Mark Lee: Yeah, Alex. Look, I think what’s — what I’ll make very clear — well, let me back up. When we talk about adjusted EBITDA year-to-year, we were very specific to identify that when you look and compare our adjusted EBITDA year-to-year, just please consider that we did capitalize software in 2022, and we have had legal expenses associated with 2023. And so we called those out specifically so you can kind of get a better idea of how to look engage us on an apples-to-apples basis. But the way we think about it, we’re very clear that we’re committed to our investors, to our shareholders, to our Board that we are going to be reducing burn year-over-year, right? And we look at it as trying to manage our costs while growing the top line, right, and taking back revenue growth while continuing to invest but reducing burn.
So that’s how we’re thinking about the world right now. I mean, we’ve pointed out historically that this has always been a company that we’ve operated to be roughly breakeven, right? Kind of operating in the last two years at a deficit is not kind of in our DNA in terms of how we think about managing this company. So one of our top priorities really is to get that number down to kind of where we’ve been in the past. But at the same time, continuing to do — to gain traction, all the announcements that we’ve talked about in the last several years, right? It’s been that delicate balancing half.

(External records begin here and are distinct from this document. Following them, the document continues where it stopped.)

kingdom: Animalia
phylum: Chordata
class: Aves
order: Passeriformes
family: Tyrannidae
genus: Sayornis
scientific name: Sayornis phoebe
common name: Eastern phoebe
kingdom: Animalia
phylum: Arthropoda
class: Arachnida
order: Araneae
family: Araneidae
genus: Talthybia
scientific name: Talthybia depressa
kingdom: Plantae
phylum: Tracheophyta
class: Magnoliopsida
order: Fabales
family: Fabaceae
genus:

Kelly Rodriques: Yeah. Look I want to make sure, Alex, you hear this, though. We are looking at our path to profitability now. We understand that as a public company, that there’s an expectation that we’re not going to burn forever. And our commitment two years ago was to systematically reduce burn each year. And I’d say, as we get through part of 2024, we’re going to look at this and we’re going to obviously be looking at what are the other scale drivers beyond just our organic growth and cost controls. One of the reasons we went public was to use our currency to consolidate other interesting players in the market. We view 2024 and the continued improvement, an opportunity for us to look at other inorganic ways to get additional scale.
And that’s part of the calculus for how we see our path to profitability, including our organic growth and these cost controls. But under all circumstances, we’re reducing burn in 2024. I want to make that really clear with Mark on this.
Alex Kramm: Super clear. Thanks, guys.
Operator: Your next question comes from the line of Owen Lau from Oppenheimer. Please go ahead.
Owen Lau: Good evening. Thanks for taking my question. So a follow-up question related to the outlook and new products. How should investors think about or even model out the revenue impact from some of the initiatives like Forge Pro, Forge Europe and Forge Intelligence in 2024. And is there any way you can help us get our arms around these numbers? Thanks a lot.
Kelly Rodriques: Yes. Let me start with just a couple of broad base points. We just started our initial trades in Europe. Mark will talk a little bit more about some of the specific modeling guidance, Owen. I’d say, you should think of Forge Pro, as I said earlier, as a subscription product that’s meant to be driving revenue that would be in our marketplace revenue line as subscription revenue, but also as a bundling component with transactional revenue. And we think that, it’s an evolution of the market as we see it. And then I’d say, Mark, you can jump in and talk a little bit more about any of the other new products ranging from the index and the investable index as we see it and how its contribution should be considered as well.
Mark Lee: Yeah. Hey, Owen.. So look, on Forge Pro, as Kelly has described and I mentioned earlier, I mean, we see it as a product where the trading capability, state-of-the-art trading capability, combined with data is kind of completes and creates this experience for our customers, which will be superior to anything else kind of out there in the market. And that the way we’ll roll out the product, the way we’ll price the product, it will be done as a bundled product. One of the things we’ve mentioned in the past is that when we first rolled out Forge Intelligence, and we measured this some time ago that we saw an up-tick, right, in our customers’ engagement with Forge from a trading perspective, right? And so I actually think that beyond the subscription revenue that we’re talking about for the data product itself, a lot of the upside, right, isn’t creating that stickier relationship that with our institutional customers, and that will result in higher revenues, not just through subscription revenues, but higher trading revenues as well.